The tomb has been much mutilated over the centuries and most of its decoration has disappeared and there is now no inscription. But this short Latin inscription was recorded in 1677, translated as "Queen Philippa. Wife of Edward lies here. Queen Philippa. Learn to Live" on the base below the shields. The railings which once protected the tomb on the south side were removed in the early 19th century.
Only two of the many weepers (statuettes) around her tomb still survive (the original scheme of figures is recorded in the Abbey's Liber Niger cartulary, together with statues above the tomb ie. St Louis (king), St Louis (bishop), St John the Baptist and St George). These weepers, including one thought to be Blanche of Lancaster holding her pet monkey, are protected by a grille. The headless one has the arms borne by Philippa herself below it. When the Chantry Chapel of Henry V was built this encroached on the eastern part of her tomb base and it was not until the mid 19th century that this end of the tomb was uncovered when masonry was chipped away.
Two shields of arms remain on the south side of the tomb, two are hidden at the east end and three are on the north side (behind the protective grille).
Tomb dimensions in metres: length 2.74. width 1.34. height 1.55.
The tomb was sandbagged for protection during the Great War and evacuated to a country house 1939-45.
The Perfect King. The life of King Edward III by Ian Mortimer, 2006
The Funeral Effigies of Westminster Abbey edited by A. Harvey and R. Mortimer, 2003 revised edition.
Royal wooden funeral effigies at Westminster Abbey by S. Jenkins and K. Blessley, Burlington Magazine Jan. 2019 vol.161
Gothic tombs of kinship, by A. Morganstern, 2000 (with plan of names of all weepers once round the tomb)
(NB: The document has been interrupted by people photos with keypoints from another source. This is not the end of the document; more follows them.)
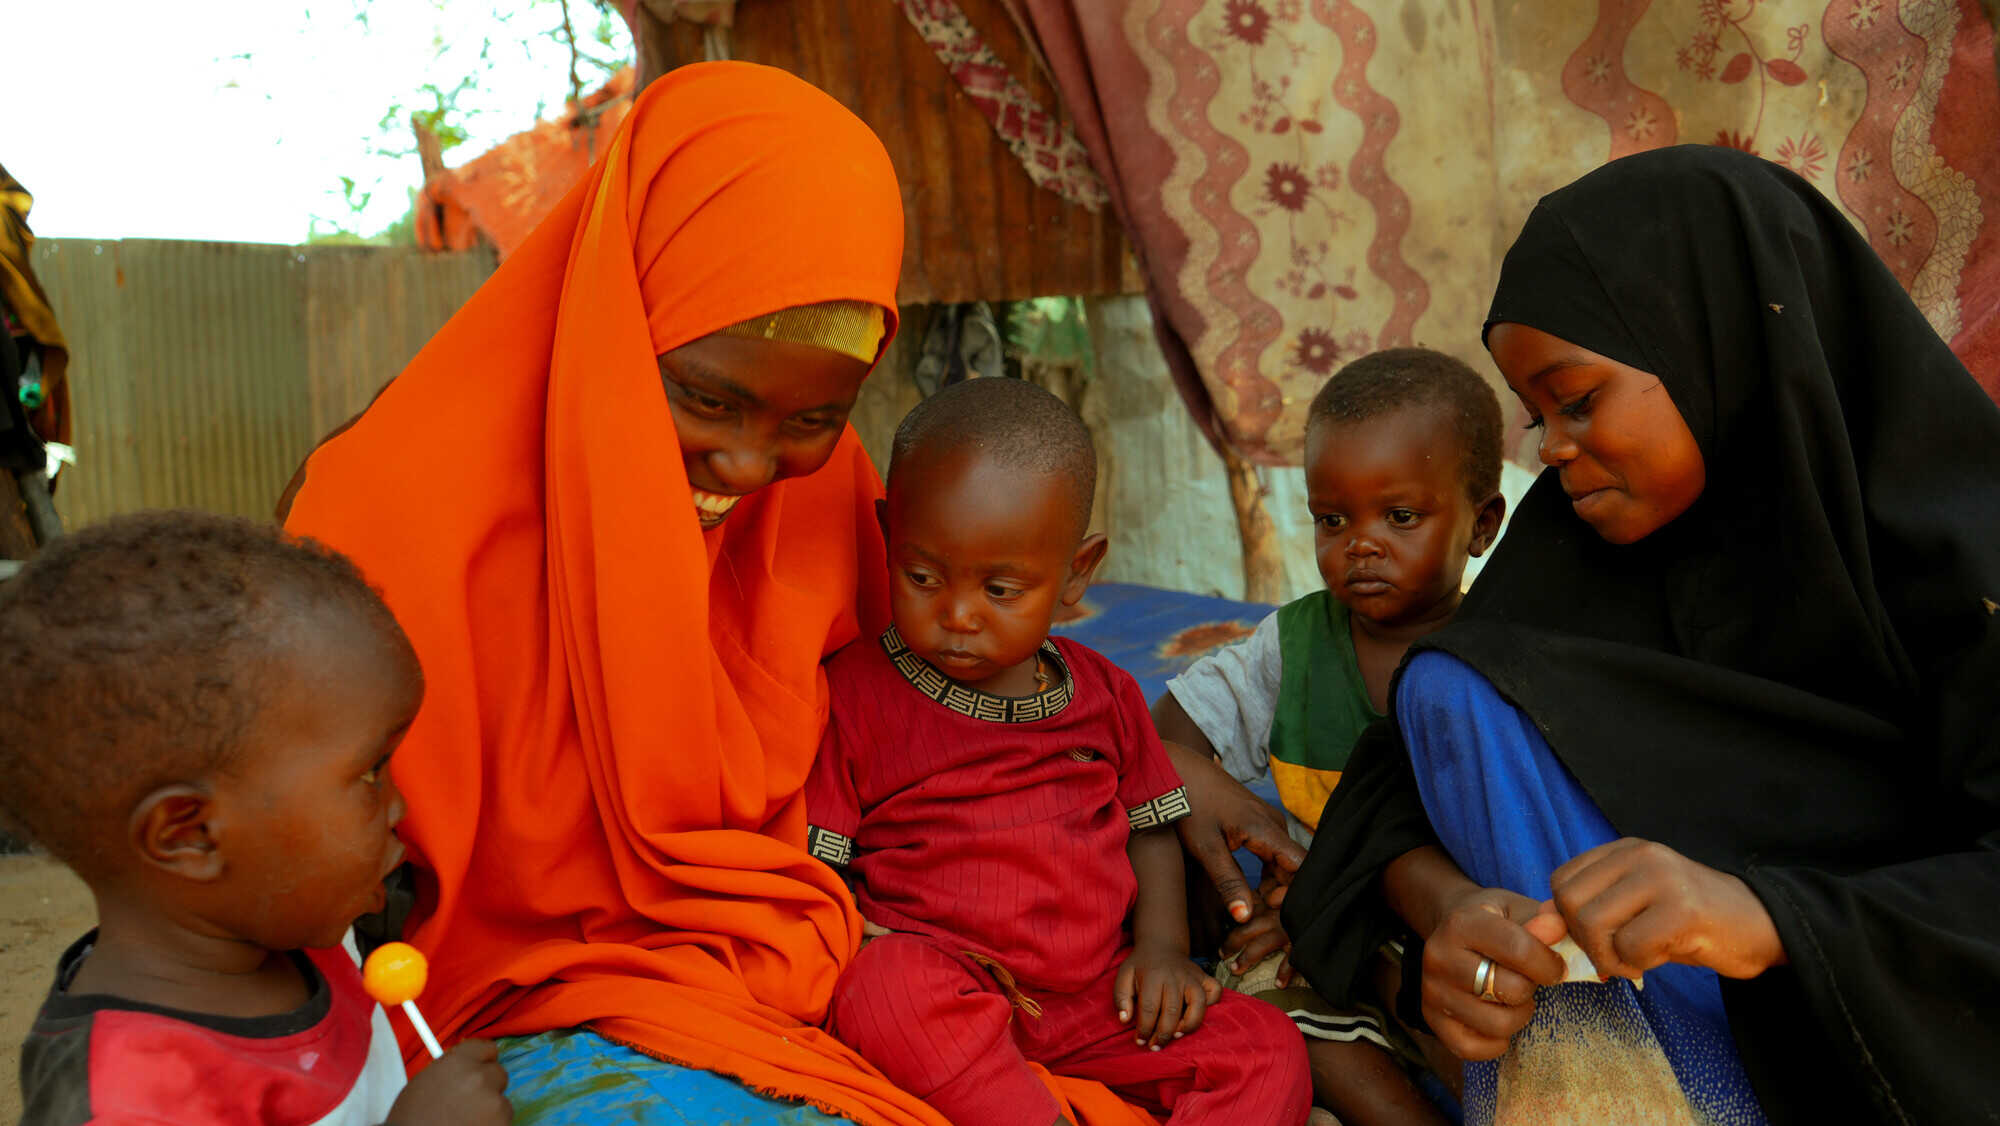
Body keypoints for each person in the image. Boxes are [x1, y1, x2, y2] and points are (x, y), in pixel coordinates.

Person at [279, 62, 1305, 1126]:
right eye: (703, 397)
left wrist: (1161, 767)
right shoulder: (396, 509)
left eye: (810, 419)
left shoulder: (840, 508)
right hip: (512, 1010)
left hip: (807, 975)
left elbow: (955, 703)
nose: (747, 465)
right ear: (615, 309)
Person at [1281, 143, 2000, 1125]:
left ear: (1716, 344)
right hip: (1619, 1068)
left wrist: (1769, 921)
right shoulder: (1572, 560)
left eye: (1576, 401)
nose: (1553, 450)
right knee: (1458, 689)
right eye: (1537, 418)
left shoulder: (1966, 563)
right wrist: (1447, 911)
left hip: (1876, 1044)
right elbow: (1384, 791)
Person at [805, 376, 1311, 1126]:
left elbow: (1150, 824)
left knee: (1265, 1048)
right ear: (887, 534)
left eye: (1001, 589)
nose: (958, 614)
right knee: (881, 988)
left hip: (1096, 998)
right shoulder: (852, 693)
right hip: (947, 981)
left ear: (1077, 574)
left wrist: (1164, 948)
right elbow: (820, 868)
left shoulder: (1104, 694)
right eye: (922, 576)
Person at [0, 512, 511, 1126]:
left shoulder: (299, 927)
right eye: (371, 771)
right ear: (190, 835)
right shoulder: (122, 1102)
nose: (399, 806)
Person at [1155, 349, 1502, 1126]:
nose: (1362, 544)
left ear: (1481, 523)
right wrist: (1224, 800)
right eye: (1332, 519)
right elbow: (1163, 741)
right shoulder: (1294, 648)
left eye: (1401, 517)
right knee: (1268, 1011)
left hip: (1447, 930)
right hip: (1306, 930)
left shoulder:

The history of the King's works vol.1 ed. by H.M. Colvin, 1963 (chapter XI, royal tombs and monuments)
Royal Monuments in the 19th century by John Physick in Church Monuments II, 1987
Gleanings from Westminster Abbey by Sir G.G. Scott, 1863 p.64-5 (he found parts of her tomb in a museum)
A genealogical history of the kings of England... by F. Sandford, 1677 (shows her crown, the beast at her feet and more of the shields)
Oxford Dictionary of National Biography 2004
The reign of Edward III by W.M. Ormrod, 2000
A mid 19th century reconstruction of one end of Philippa's tomb, by Samuel Cundy, is at the Victoria & Albert Museum in London.